Let’s step back a moment. After thinking about the issue for a while, I spent some time trawling the Web for articles on “ableist” language. And there are a lot. Some would have it that if you describe someone as “paralyzed by fear”, this is ableist. As is “deaf to any rational argument”. Or “blind to the facts”. Indeed, pretty well all body metaphors are perceived by some as being ableist. I even saw an argument that the term “a fat lie” was “sizeist”.
Yes, the regulars here can see where this is going. For me, the most interesting arguments were that we need to avoid terms like “blind fury” (which happens to be my handle on a couple of other forums), “insight”, “I see” in the sense of “I understand” and no end of other sight-related metaphors. This made me laugh. At least until I thought about it and it made me angry. Very angry.

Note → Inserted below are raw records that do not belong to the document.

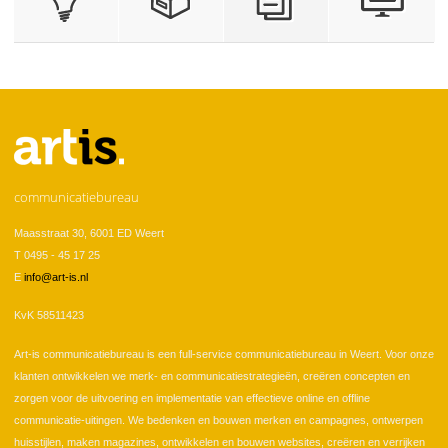
communicatiebureau
Maasstraat 30, 6001 ED Weert
T 0495 - 45 17 25
E
info@art-is.nl
KvK 58511423
Art-is communicatiebureau is een full-service communicatiebureau in Weert. Voor onze
klanten ontwikkelen we merk- en communicatiestrategieën, creëren concepten en
zorgen voor de uitvoering en implementatie van effectieve online en offline
communicatie-uitingen. We bedenken en bouwen merken en campagnes, ontwerpen
huisstijlen, maken magazines, ontwikkelen en bouwen websites, creëren en verrijken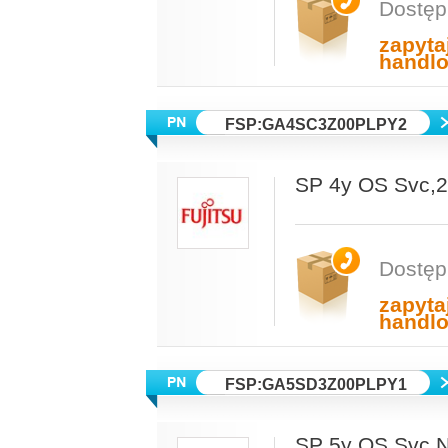
Dostęp
zapyta
handl
FSP:GA4SC3Z00PLPY2
SP 4y OS Svc
Dostęp
zapyta
handl
FSP:GA5SD3Z00PLPY1
SP 5y OS Svc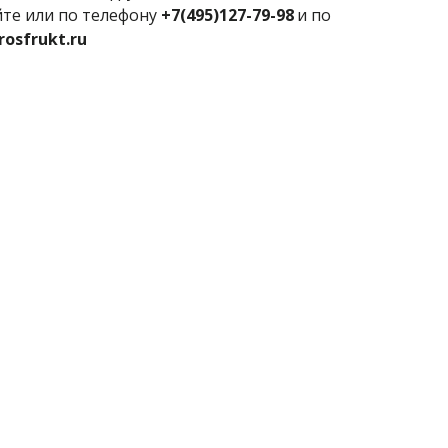
йте или по телефону 
+7(495)127-79-98
 и по 
rosfrukt.ru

Do you know something? I actually (slightly) object to being referred to as “visually impaired”, which is the most widespread “acceptable” term nowadays. It stresses the fact that I have an “impairment” far more than ever the term “blind” does. Even worse is the term “VI”, as in “the VI community” (although many blind and partially sighted people choose to identify themselves as “visually impaired” or “VI”, which is fine - I happen to disagree, but that's fine too). I am blind, or more accurately, as they put it on my certificate “severely sight impaired (blind)”. I do have a disability. And there are things I cannot now do that sighted people can do easily. I cope with it more or less well, depending largely on the state of the weather and the mood my dog is in. What I do not need is still more euphemisms for the disability that I have or the patronizing assumption that I am too stupid to realize the difference between offensive language and good, useful metaphorical language.
It has been an eye-opener for me to spend time with people who have been totally blind since birth and listen to them using language such as “I watched a film last night”, or to have me tell them exactly what colour a ceanothus bloom is. There is a glittering array of metaphors in the language derived from vision, the ones in this paragraph being shining examples. Are we to drop these from our vocabulary because these blind people (poor lambs) find them offensive or are incapable of understanding the meaning of them? To me at least, it is blindingly obvious that disabled people find it far more discomfiting to seepeople tiptoe over eggshells, watching their every word in an attempt to avoid the appearance that they are being insensitive about someone's disability. This is far more patronizing and places the focus firmly on the disability and not the person.
For me at least, I would be far more interested in being able to get a national newspaper or magazine in Braille (which I cannot), or to see platform announcements reinstated at my local train stations, rather than read the patronizing drivel written by self-appointed protectors of these poor disabled people in respect of what may or may not be offensive. I am confronted with quite enough verbal abuse on a day-to-day basis (my favourite one recently was “Look what you are doing with that stick, you blind c**t”) to worry one iota about people using perfectly good visual metaphors that relate to a sense that I have largely lost now.
But to return to Owen Smith and his “lunatic” metaphor. Should I be upset by this? The answer is yes. But not because the language is “ableist”. It is not. It is metaphorical, and this metaphorical use has been the only use in English for many years now. I am upset because once again Owen Smith has dragged the political debate to the level of playground insults. But what can you expect from a benighted ignoramus?
Point out the errors of my ways. Show me where my thinking is obscure or even opaque. Enlighten me if you can. Explain to me where my vision of an intelligent and careful use of language breaks down. I challenge you.